Avec respectivement 13.200 et 28.700 habitants à l’année, Roquebrune-Cap-Martin et Menton hébergent à la fois les autochtones et les nantis des quatre coinsde la planète. Gros plan sur un secteur frontalier, un éden ensoleillé alangui sur le rivage méditerranéen…
Le monde, dit-on, est une pensée de Dieu. Quand il pensa à
Roquebrune-Cap-Martin, le Tout-Puissant devait être bien luné »… Louis Nucéra ne croyait pas si bien écrire : si le village médiéval perché à 225 mètres au-dessus de l’eau ne manque pas de charme, la commune moderne, comprenant le quartier est, qui accueille 80 % de la population, et le cap, l’un des plus confidentiels du département, possède des atouts. Aux portes de l’Italie, de Monaco et du Comté de Nice,
Menton mérite, quant à elle, son titre de Ville d’Art et d’Histoire. Nombreuses sont les célébrités à avoir foulé le pavé de la Cité des jardins, de l’impératrice Eugénie à Jean Cocteau. D’ailleurs, les différentes obédiences architecturales témoignent du riche passé de « la Perle de la France », selon la formule du géographe Elisée Reclus.
« Lorsqu’il s’agit de villa, Roquebrune s’avère, sans aucun doute, plus cotée que Menton, grâce à la présence du cap », introduit Stéphan Antonucci de
Sud Rivages. « Hors domaine, il n’y a pas, en ce moment, de bien disponible à moins de 3 M € », renchérit le spécialiste. Une unité de 230 m2 sur une parcelle de 1050 m2, bénéficiant d’un aperçu mer entre les pins, vaut, actuellement, 3,2 M €, tandis que 180 m2 en excellent état face à la Grande Bleue coûtent 3,7 M €. Dans la portion exclusive, fermée et gardée, les valeurs s’envolent jusqu’à atteindre parfois 100 M €, comme sur les homologues de
Saint-Jean et d’
Antibes. Au cours des trois dernières années, les Russes se portent largement acquéreurs des propriétés commercialisées à plusieurs millions.

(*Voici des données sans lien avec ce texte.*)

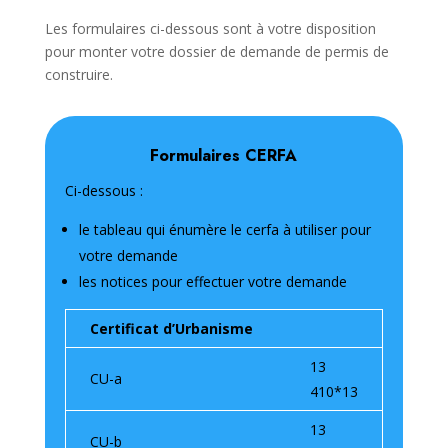
Les formulaires ci-dessous sont à votre disposition
pour monter votre dossier de demande de permis de
construire.
Formulaires CERFA
Ci-dessous :
le tableau qui énumère le cerfa à utiliser pour
votre demande
les notices pour effectuer votre demande
Certificat d’Urbanisme
13
CU-a
410*13
13
CU-b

Bien sûr, quelques enclaves mentonnaises offrent des produits comparables aux ceux du Cap Martin non privé, à l’instar du boulevard de Garavan, ouvert sur la baie, exposé sud ou sud-ouest et rehaussé d’une végétation luxuriante. Si on demande plus de 7 M € contre une demeure Belle Epoque d’environ 400 m2 sur un terrain de 3500 m2, le ticket d’entrée démarre nettement plus bas, de l’ordre de 1.060.000 € pour 190 m2 sur un extérieur de 400 m2. Menton propose clairement plus de références sur le segment individuel que la commune voisine. La grille tarifaire débute à 500.000 € dans un quartier sans prétention privé de vue mer. L’heure n’est ni à l’inquiétude, ni à l’euphorie. Mais, dès que l’on s’adresse aux locaux, les concrétisations sont plus tendues.

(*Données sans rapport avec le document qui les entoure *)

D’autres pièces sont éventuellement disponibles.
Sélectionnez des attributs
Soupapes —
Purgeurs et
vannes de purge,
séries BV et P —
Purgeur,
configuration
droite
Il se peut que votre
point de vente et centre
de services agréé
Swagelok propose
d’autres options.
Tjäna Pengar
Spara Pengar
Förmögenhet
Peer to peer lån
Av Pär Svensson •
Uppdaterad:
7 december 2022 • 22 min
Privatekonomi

« La demande des actifs tourne, généralement, autour de 500.000 €. Au Borrigo ou dans les vallées, les bons rapports qualité/prix manquent », poursuit Sébastien Loffredo, qui cite cette bâtisse de 140 m2 sur 1300 m2 avec COS résiduel, sise à moins de 5 mn de voiture du centre, affichée à 477.000 €. « Les prix sont tellement élevés que les gens du cru, malgré les corrections infligées par la crise, rencontrent encore des difficultés à se loger en villa », regrette le responsable de l’
Agence Immobilière du Grand Palais, attaché à une certaine culture du service, de l’examen de l’environnement juridique à la signature de l’acte en passant par l’élaboration du plan financier. Déjà plus âgés, les individus susceptibles d’injecter de 750.000 à 900.000 €, sur la route de
Castellar à Menton ou au Hameau de Roquebrune par exemple, tirent parti de la vente récente d’une deuxième ou d’une troisième possession. Sur le secondaire, caractérisé par des budgets conséquents, la clientèle semble s’être raréfiée depuis le dérèglement de la finance internationale et il faudra quelque temps pour recouvrer un rythme de croisière.